Legault and Quebec police chiefs criticize Superior Court ban of random traffic stops

The government that denies the existence of systemic racism has issues with a legal victory against racial profiling.

Both Premier François Legault and the Association des directeurs de police du Québec (ADPQ) have criticized this week’s landmark Quebec Superior Court ruling that bans random traffic stops by police without legit reasons.

“When we talk about traffic stops, we have to let the police do their jobs when we see the violence in Montreal, in certain neighbourhoods,” said Legault, drawing a connection between gun crime and random traffic stops. “I have full confidence in our police and it’s important to support them.”

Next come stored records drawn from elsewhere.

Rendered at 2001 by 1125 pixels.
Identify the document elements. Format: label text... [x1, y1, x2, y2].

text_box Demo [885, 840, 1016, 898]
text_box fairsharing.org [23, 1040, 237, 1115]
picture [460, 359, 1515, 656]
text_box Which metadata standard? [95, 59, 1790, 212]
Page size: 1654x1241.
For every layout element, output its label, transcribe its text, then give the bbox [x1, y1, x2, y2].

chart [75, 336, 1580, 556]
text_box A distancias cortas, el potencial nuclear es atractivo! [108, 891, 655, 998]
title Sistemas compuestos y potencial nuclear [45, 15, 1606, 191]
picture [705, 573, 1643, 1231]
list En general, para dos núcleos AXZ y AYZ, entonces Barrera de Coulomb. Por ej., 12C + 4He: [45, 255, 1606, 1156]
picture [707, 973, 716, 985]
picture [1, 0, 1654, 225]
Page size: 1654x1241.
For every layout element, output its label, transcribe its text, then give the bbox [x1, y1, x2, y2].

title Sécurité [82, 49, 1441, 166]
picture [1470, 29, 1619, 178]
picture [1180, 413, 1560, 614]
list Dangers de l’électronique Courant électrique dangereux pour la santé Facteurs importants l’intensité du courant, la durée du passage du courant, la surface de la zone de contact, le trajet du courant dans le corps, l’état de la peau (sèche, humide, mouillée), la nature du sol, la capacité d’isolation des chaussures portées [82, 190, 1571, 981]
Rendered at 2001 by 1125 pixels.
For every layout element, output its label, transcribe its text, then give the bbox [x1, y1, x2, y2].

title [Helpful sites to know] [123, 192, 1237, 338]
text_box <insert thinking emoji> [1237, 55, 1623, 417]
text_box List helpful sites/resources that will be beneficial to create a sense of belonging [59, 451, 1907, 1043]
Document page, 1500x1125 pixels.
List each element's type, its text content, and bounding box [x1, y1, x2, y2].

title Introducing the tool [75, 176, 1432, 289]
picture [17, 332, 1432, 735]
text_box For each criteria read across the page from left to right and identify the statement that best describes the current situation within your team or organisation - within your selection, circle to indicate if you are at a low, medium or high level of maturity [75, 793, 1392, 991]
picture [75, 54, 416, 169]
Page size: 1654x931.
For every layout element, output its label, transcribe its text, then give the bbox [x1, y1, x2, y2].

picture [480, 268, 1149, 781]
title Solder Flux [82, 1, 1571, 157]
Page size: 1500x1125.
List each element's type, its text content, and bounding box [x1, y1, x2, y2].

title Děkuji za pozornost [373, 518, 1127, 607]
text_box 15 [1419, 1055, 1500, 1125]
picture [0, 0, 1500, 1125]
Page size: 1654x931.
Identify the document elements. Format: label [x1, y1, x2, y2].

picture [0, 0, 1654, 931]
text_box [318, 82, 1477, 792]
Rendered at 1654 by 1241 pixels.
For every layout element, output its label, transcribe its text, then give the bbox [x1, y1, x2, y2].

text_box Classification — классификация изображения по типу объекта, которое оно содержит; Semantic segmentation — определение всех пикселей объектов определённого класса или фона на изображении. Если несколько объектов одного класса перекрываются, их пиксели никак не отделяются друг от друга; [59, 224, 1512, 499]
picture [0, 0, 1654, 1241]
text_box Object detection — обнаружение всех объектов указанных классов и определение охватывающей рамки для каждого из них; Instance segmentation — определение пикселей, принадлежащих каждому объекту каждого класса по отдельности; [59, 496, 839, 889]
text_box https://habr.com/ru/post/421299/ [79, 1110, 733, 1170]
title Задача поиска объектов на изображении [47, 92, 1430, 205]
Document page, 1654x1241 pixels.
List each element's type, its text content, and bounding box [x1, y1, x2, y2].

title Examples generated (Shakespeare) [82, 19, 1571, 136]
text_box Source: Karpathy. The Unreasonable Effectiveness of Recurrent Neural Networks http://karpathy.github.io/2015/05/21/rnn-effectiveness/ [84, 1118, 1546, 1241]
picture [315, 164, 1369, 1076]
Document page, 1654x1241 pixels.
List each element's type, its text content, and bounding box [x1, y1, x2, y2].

Meanwhile, ADPQ President / Laval police chief Pierre Brochet called the ruling “an extreme measure.” “We believe that it will have impacts on public safety, and on road safety,” he said.

The Quebec court ruling, which is being hailed by most as a significant victory against racial profiling, came about due to a complaint by 22-year-old Montrealer Joseph-Christopher Luamba, a Black man who was stopped by police 10 times over the course of 18 months.

Montreal Mayor Valérie Plante said during a press conference on Wednesday that the ruling matches this city’s values, and those of the SPVM. “This judgment says very loud and clear that there is no place in our society for social or racial profiling,” Plante said.